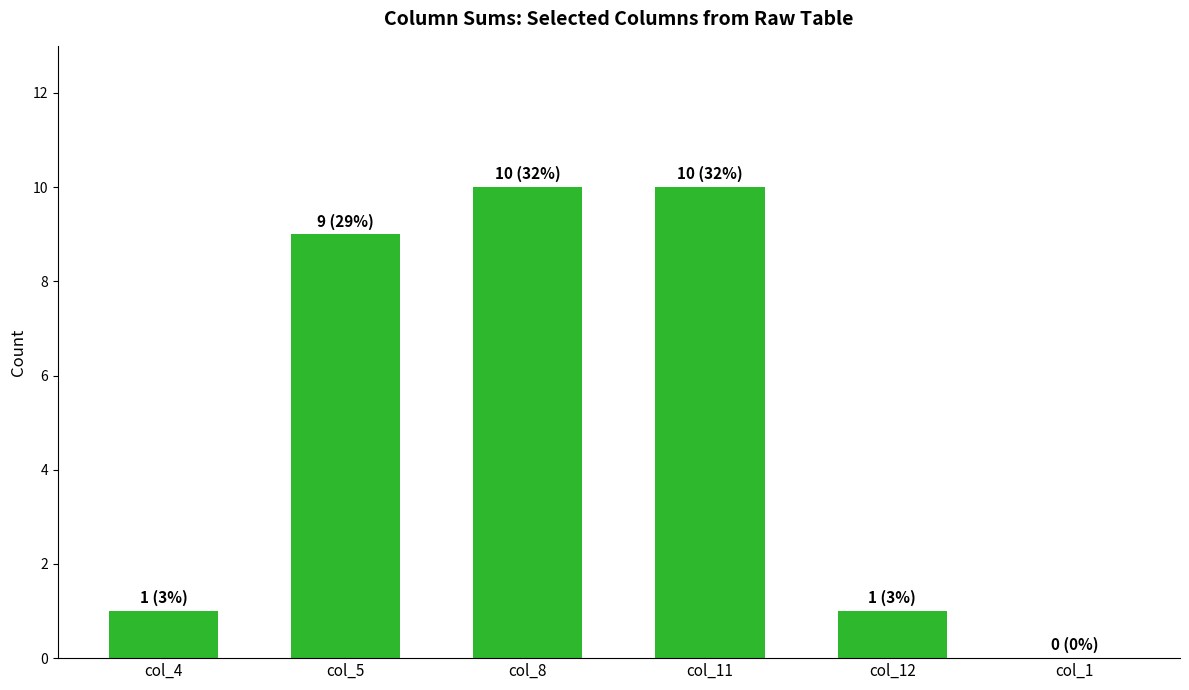

Are the bars horizontal?

No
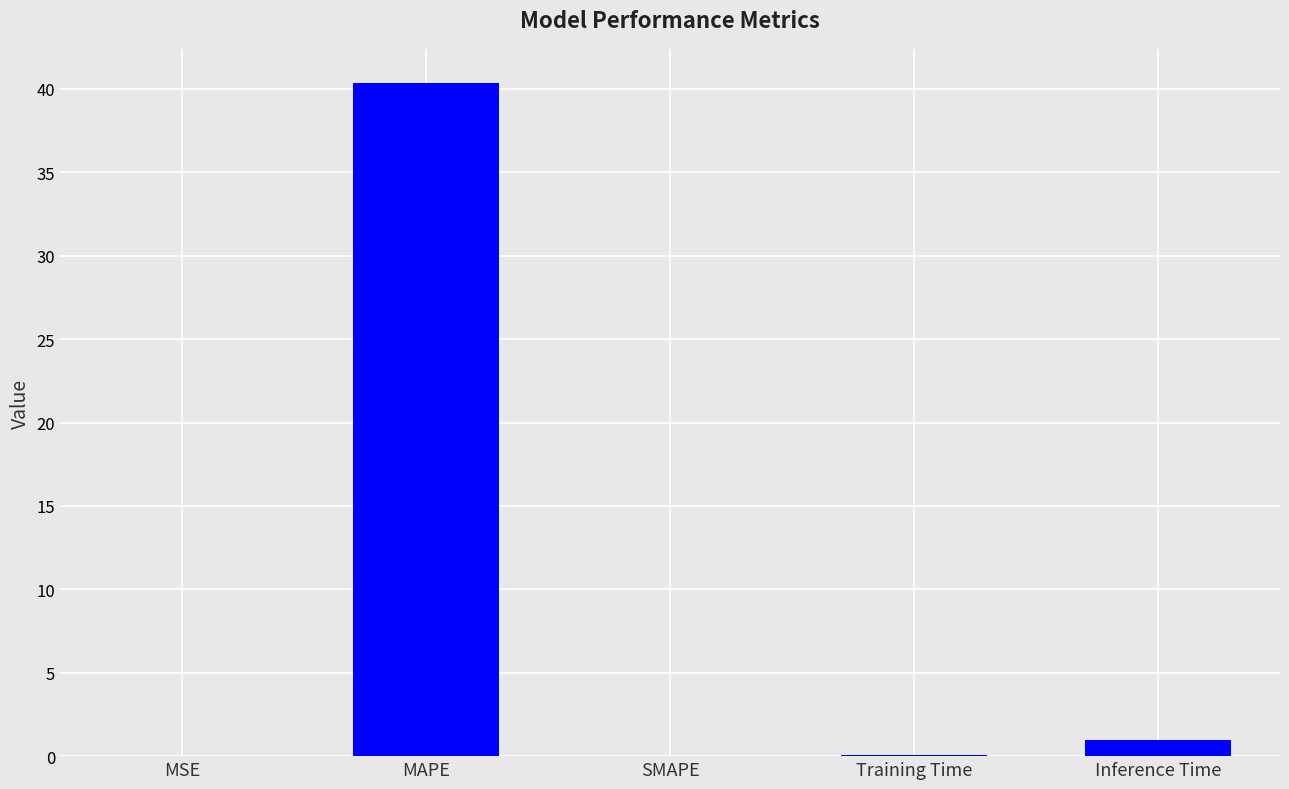

Is it true that the value at MSE is 0.0?

True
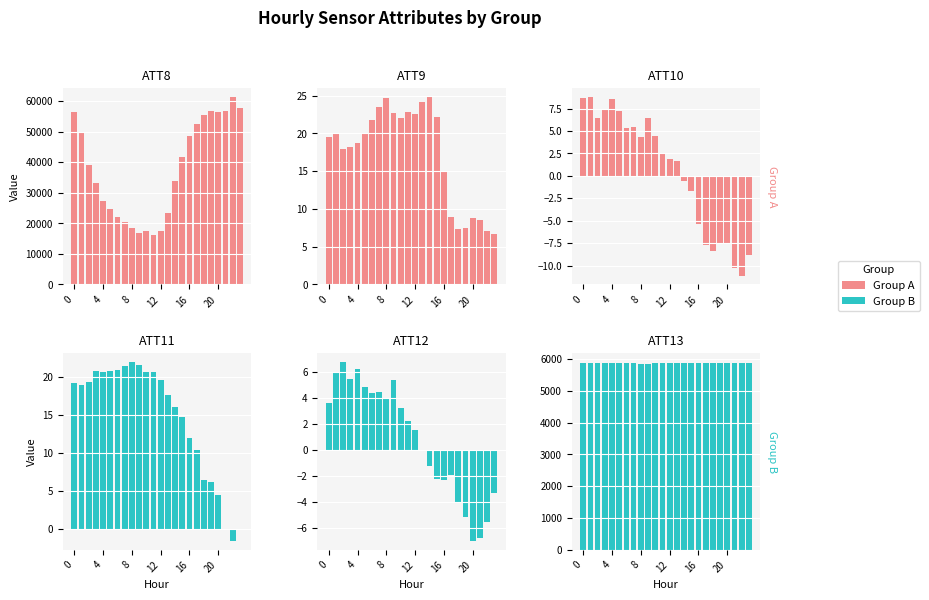

Which has a higher value, 8 or 4?

4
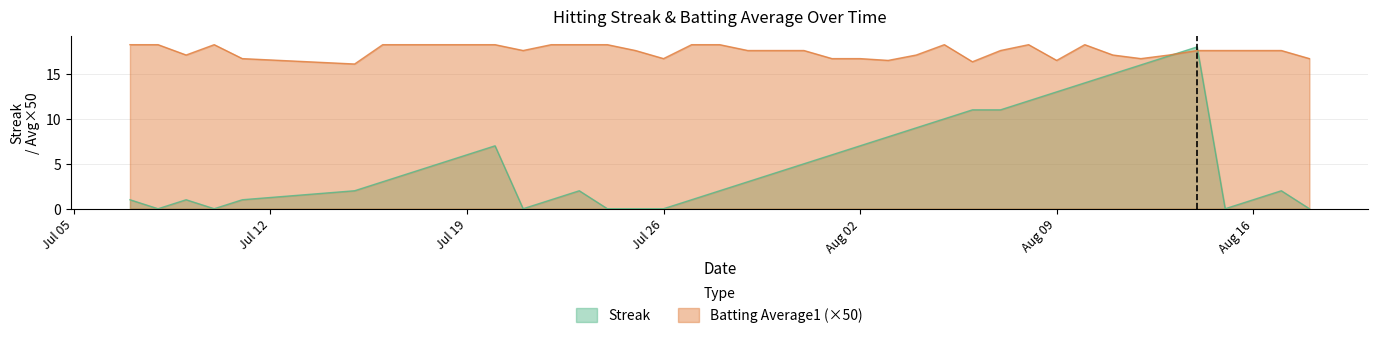

At how many categories does at least one series exceed 3?

40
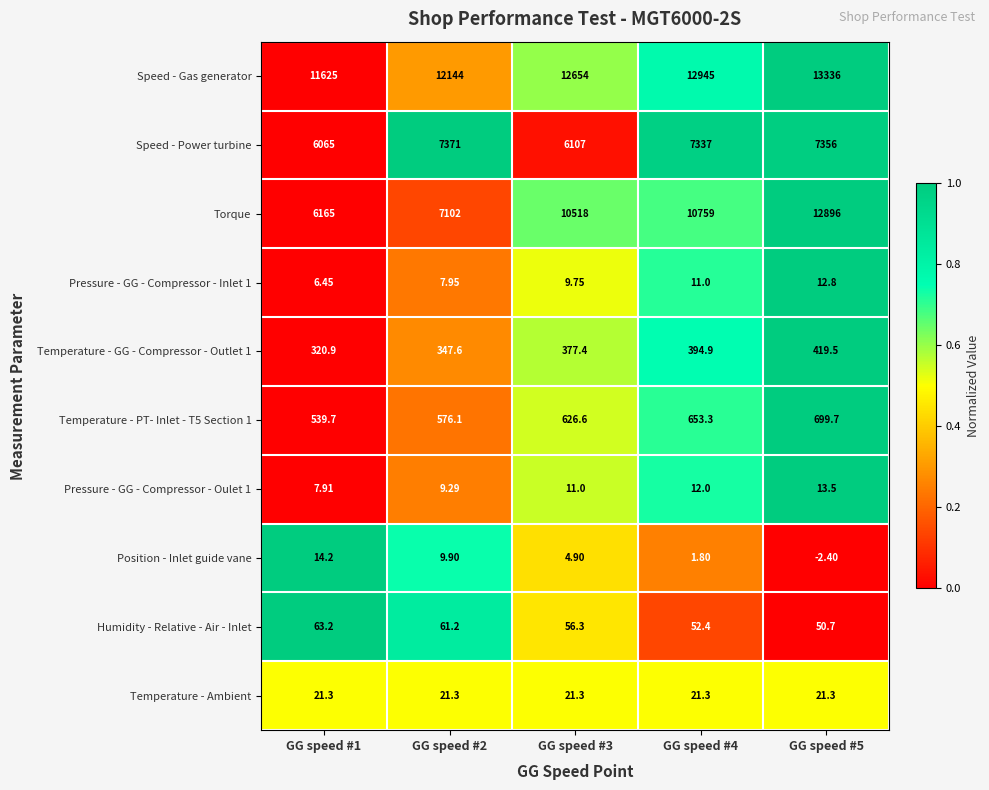

Between GG speed #1 and GG speed #2, which series saw the biggest shift?

Speed - Power turbine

▶ **What to work on**: Reproduce every line of the listing above word for word, leaving out the pictures.

▶ **Task result**:
Are the bars horizontal?

No

Is it true that the value at MSE is 0.0?

True

Which has a higher value, 8 or 4?

4

At how many categories does at least one series exceed 3?

40

Between GG speed #1 and GG speed #2, which series saw the biggest shift?

Speed - Power turbine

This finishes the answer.